• [Exercise]: Transcribe the data verbatim and drop its images.

• [Supplied data]:

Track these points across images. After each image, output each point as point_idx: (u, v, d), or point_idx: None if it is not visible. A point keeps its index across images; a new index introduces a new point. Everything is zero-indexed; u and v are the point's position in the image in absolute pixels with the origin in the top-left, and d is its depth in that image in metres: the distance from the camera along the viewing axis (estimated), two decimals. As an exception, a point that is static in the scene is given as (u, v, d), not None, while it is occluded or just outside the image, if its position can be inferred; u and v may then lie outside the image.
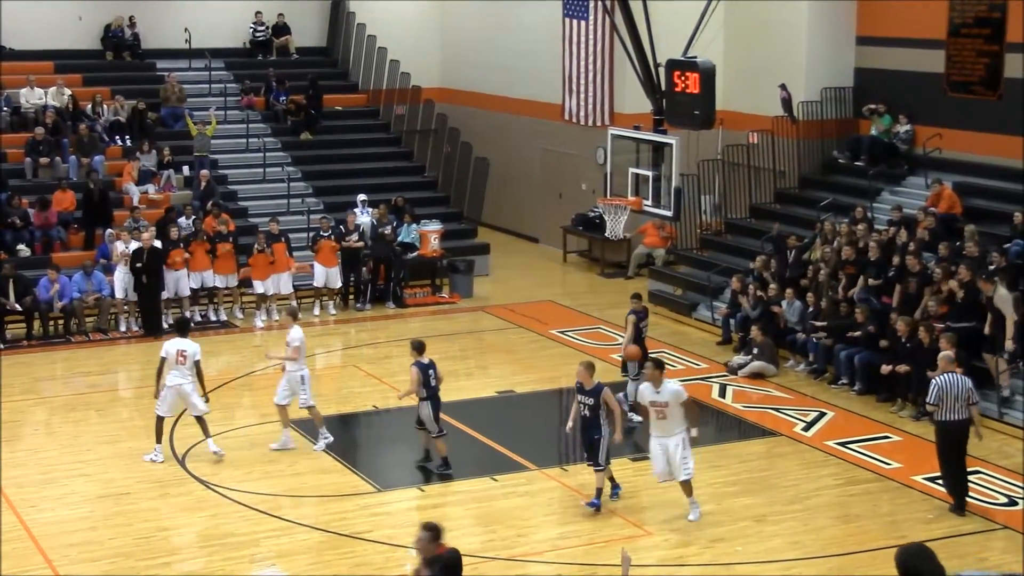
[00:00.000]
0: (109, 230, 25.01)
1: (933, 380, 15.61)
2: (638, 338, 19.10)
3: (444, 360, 22.47)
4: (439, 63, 34.82)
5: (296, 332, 17.53)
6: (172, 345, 17.23)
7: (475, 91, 33.72)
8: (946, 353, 16.08)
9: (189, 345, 17.20)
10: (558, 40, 30.21)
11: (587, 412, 15.52)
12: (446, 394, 19.98)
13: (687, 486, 15.30)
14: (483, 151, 31.04)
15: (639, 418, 18.17)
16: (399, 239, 26.60)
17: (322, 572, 13.97)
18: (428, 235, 26.96)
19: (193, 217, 25.64)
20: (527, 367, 22.02)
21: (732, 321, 23.08)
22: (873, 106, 25.73)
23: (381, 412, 19.58)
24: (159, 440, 17.18)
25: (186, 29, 31.91)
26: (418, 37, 34.29)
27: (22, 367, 21.73)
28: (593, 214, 29.01)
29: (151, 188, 27.35)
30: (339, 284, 25.54)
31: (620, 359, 19.73)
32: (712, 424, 18.80)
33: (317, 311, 25.14)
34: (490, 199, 31.33)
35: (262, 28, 33.34)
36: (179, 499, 15.94)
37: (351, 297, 26.03)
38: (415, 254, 26.74)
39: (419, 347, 16.68)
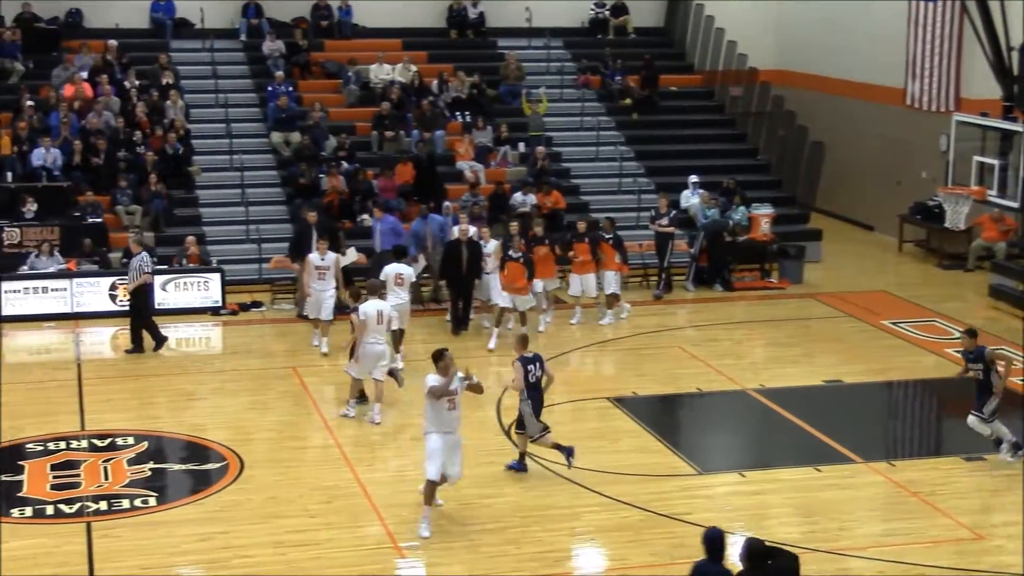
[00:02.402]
0: (446, 203, 25.72)
1: None
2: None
3: (769, 346, 22.42)
4: (777, 45, 34.26)
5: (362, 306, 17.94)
6: (392, 268, 20.03)
7: (813, 74, 33.04)
8: None
9: (404, 269, 20.14)
10: (903, 22, 29.29)
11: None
12: (771, 380, 19.90)
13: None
14: (819, 135, 30.41)
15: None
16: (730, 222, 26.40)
17: (640, 550, 14.05)
18: (759, 219, 26.64)
19: (530, 194, 26.14)
20: (856, 357, 21.46)
21: (1080, 321, 21.86)
22: None
23: (705, 395, 19.49)
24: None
25: (527, 8, 32.55)
26: (757, 18, 33.84)
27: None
28: (933, 203, 28.06)
29: (479, 166, 27.95)
30: (611, 289, 23.31)
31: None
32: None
33: (608, 320, 23.26)
34: (824, 184, 30.73)
35: (601, 8, 33.65)
36: (501, 469, 16.30)
37: (662, 280, 25.40)
38: (745, 237, 26.46)
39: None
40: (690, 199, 27.24)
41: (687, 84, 32.80)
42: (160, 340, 21.46)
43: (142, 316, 21.49)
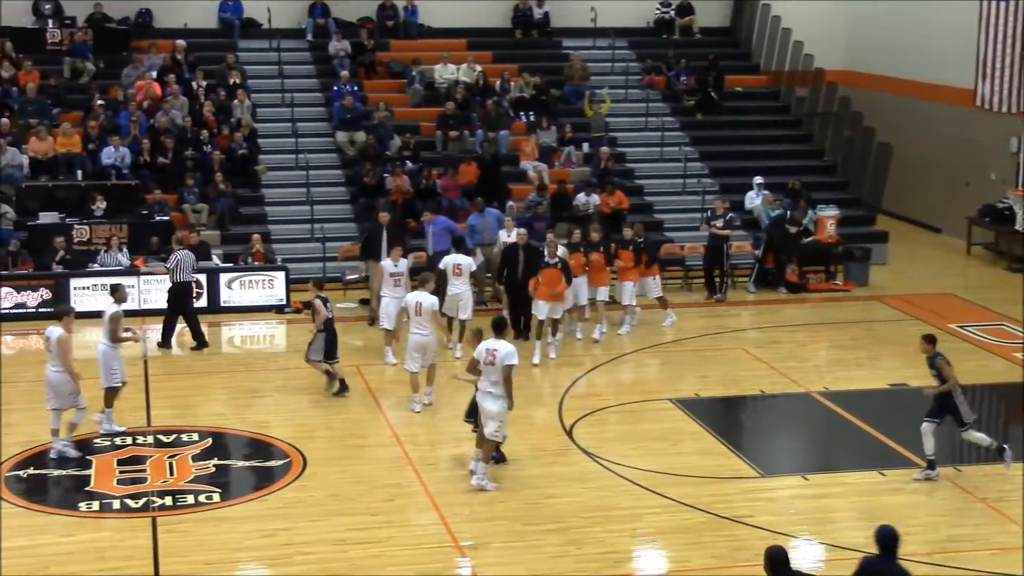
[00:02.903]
0: (509, 203, 25.71)
1: None
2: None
3: (834, 348, 22.23)
4: (845, 45, 34.00)
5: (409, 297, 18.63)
6: (450, 259, 20.06)
7: (881, 74, 32.73)
8: None
9: (463, 259, 20.68)
10: (974, 22, 28.94)
11: None
12: (835, 383, 19.74)
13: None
14: (887, 136, 30.13)
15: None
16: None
17: (701, 553, 14.00)
18: (824, 220, 26.43)
19: (593, 194, 26.09)
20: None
21: None
22: None
23: (768, 397, 19.37)
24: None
25: (592, 8, 32.50)
26: (824, 18, 33.59)
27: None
28: (1002, 205, 27.73)
29: (543, 166, 27.94)
30: (655, 293, 22.84)
31: None
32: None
33: (671, 320, 23.06)
34: (891, 186, 30.44)
35: (667, 8, 33.55)
36: (565, 468, 16.31)
37: (725, 283, 25.08)
38: (810, 239, 26.27)
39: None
40: (754, 200, 27.08)
41: (753, 84, 32.63)
42: (167, 342, 21.59)
43: (184, 312, 21.65)
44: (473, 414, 16.09)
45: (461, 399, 18.64)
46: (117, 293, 17.84)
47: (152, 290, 23.26)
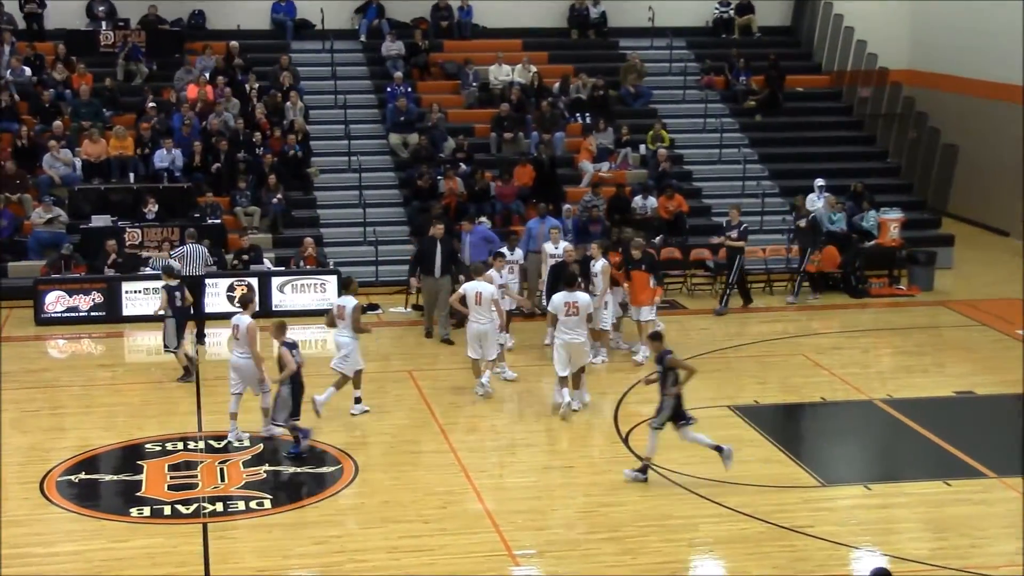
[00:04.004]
0: (566, 206, 25.38)
1: None
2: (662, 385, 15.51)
3: (898, 355, 21.83)
4: (909, 44, 33.51)
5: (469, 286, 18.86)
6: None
7: (946, 74, 32.18)
8: None
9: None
10: (1042, 19, 28.42)
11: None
12: (899, 390, 19.31)
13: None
14: (952, 137, 29.62)
15: None
16: (862, 226, 25.74)
17: (761, 563, 13.66)
18: (888, 223, 25.99)
19: (650, 197, 25.79)
20: (989, 367, 20.74)
21: None
22: None
23: (829, 404, 19.00)
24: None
25: (650, 8, 32.17)
26: (888, 17, 33.16)
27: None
28: (1071, 207, 27.15)
29: (605, 166, 27.73)
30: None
31: None
32: None
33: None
34: (957, 188, 29.93)
35: (726, 7, 33.18)
36: (621, 476, 15.99)
37: (726, 295, 23.96)
38: (873, 243, 25.81)
39: (169, 271, 19.63)
40: (816, 203, 26.61)
41: (814, 85, 32.23)
42: (200, 339, 21.64)
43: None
44: (296, 413, 16.48)
45: (510, 407, 18.45)
46: (351, 285, 18.43)
47: (204, 293, 23.12)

• [Answer for this exercise]:
Track these points across images. After each image, output each point as point_idx: (u, v, d), or point_idx: None if it is not visible. A point keeps its index across images; a new index introduces a new point. Everything is zero-indexed; u and v are the point's position in the image in absolute pixels with the origin in the top-left, and d is its depth in that image in metres: the distance from the camera along the viewing axis (estimated), two decimals. As an exception, a point that is static in the scene is given as (u, v, d), not None, while it is occluded or just outside the image, if its position can be inferred; u and v may then lie outside the image.
[00:00.000]
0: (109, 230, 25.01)
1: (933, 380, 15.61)
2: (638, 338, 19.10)
3: (444, 360, 22.47)
4: (439, 63, 34.82)
5: (296, 332, 17.53)
6: (172, 345, 17.23)
7: (475, 91, 33.72)
8: (946, 353, 16.08)
9: (189, 345, 17.20)
10: (558, 40, 30.21)
11: (587, 412, 15.52)
12: (446, 394, 19.98)
13: (687, 486, 15.30)
14: (483, 151, 31.04)
15: (639, 418, 18.17)
16: (399, 239, 26.60)
17: (322, 572, 13.97)
18: (428, 235, 26.96)
19: (193, 217, 25.64)
20: (527, 367, 22.02)
21: (732, 321, 23.08)
22: (873, 106, 25.73)
23: (381, 412, 19.58)
24: (159, 440, 17.18)
25: (186, 29, 31.91)
26: (418, 37, 34.29)
27: (22, 367, 21.73)
28: (593, 214, 29.01)
29: (151, 188, 27.35)
30: (339, 284, 25.54)
31: (620, 359, 19.73)
32: (712, 424, 18.80)
33: (317, 311, 25.14)
34: (490, 199, 31.33)
35: (262, 28, 33.34)
36: (179, 499, 15.94)
37: (351, 297, 26.03)
38: (415, 254, 26.74)
39: (419, 347, 16.68)
[00:02.402]
0: (446, 203, 25.72)
1: None
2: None
3: (769, 346, 22.42)
4: (777, 45, 34.26)
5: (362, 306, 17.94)
6: (392, 268, 20.03)
7: (813, 74, 33.04)
8: None
9: (404, 269, 20.14)
10: (903, 22, 29.29)
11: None
12: (771, 380, 19.90)
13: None
14: (819, 135, 30.41)
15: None
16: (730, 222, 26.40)
17: (640, 550, 14.05)
18: (759, 219, 26.64)
19: (530, 194, 26.14)
20: (856, 357, 21.46)
21: (1080, 321, 21.86)
22: None
23: (705, 395, 19.49)
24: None
25: (527, 8, 32.55)
26: (757, 18, 33.84)
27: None
28: (933, 203, 28.06)
29: (479, 166, 27.95)
30: (611, 289, 23.31)
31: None
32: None
33: (608, 320, 23.26)
34: (824, 184, 30.73)
35: (601, 8, 33.65)
36: (501, 469, 16.30)
37: (662, 280, 25.40)
38: (745, 237, 26.46)
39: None
40: (690, 199, 27.24)
41: (687, 84, 32.80)
42: (160, 340, 21.46)
43: (142, 316, 21.49)
[00:02.903]
0: (509, 203, 25.71)
1: None
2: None
3: (834, 348, 22.23)
4: (845, 45, 34.00)
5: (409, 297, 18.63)
6: (450, 259, 20.06)
7: (881, 74, 32.73)
8: None
9: (463, 259, 20.68)
10: (974, 22, 28.94)
11: None
12: (835, 383, 19.74)
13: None
14: (887, 136, 30.13)
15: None
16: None
17: (701, 553, 14.00)
18: (824, 220, 26.43)
19: (593, 194, 26.09)
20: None
21: None
22: None
23: (768, 397, 19.37)
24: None
25: (592, 8, 32.50)
26: (824, 18, 33.59)
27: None
28: (1002, 205, 27.73)
29: (543, 166, 27.94)
30: (655, 293, 22.84)
31: None
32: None
33: (671, 320, 23.06)
34: (891, 186, 30.44)
35: (667, 8, 33.55)
36: (565, 468, 16.31)
37: (725, 283, 25.08)
38: (810, 239, 26.27)
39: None
40: (754, 200, 27.08)
41: (753, 84, 32.63)
42: (167, 342, 21.59)
43: (184, 312, 21.65)
44: (473, 414, 16.09)
45: (461, 399, 18.64)
46: (117, 293, 17.84)
47: (152, 290, 23.26)
[00:04.004]
0: (566, 206, 25.38)
1: None
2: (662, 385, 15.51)
3: (898, 355, 21.83)
4: (909, 44, 33.51)
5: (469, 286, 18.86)
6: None
7: (946, 74, 32.18)
8: None
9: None
10: (1042, 19, 28.42)
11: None
12: (899, 390, 19.31)
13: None
14: (952, 137, 29.62)
15: None
16: (862, 226, 25.74)
17: (761, 563, 13.66)
18: (888, 223, 25.99)
19: (650, 197, 25.79)
20: (989, 367, 20.74)
21: None
22: None
23: (829, 404, 19.00)
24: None
25: (650, 8, 32.17)
26: (888, 17, 33.16)
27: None
28: (1071, 207, 27.15)
29: (605, 166, 27.73)
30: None
31: None
32: None
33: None
34: (957, 188, 29.93)
35: (726, 7, 33.18)
36: (621, 476, 15.99)
37: (726, 295, 23.96)
38: (873, 243, 25.81)
39: (169, 271, 19.63)
40: (816, 203, 26.61)
41: (814, 85, 32.23)
42: (200, 339, 21.64)
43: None
44: (296, 413, 16.48)
45: (510, 407, 18.45)
46: (351, 285, 18.43)
47: (204, 293, 23.12)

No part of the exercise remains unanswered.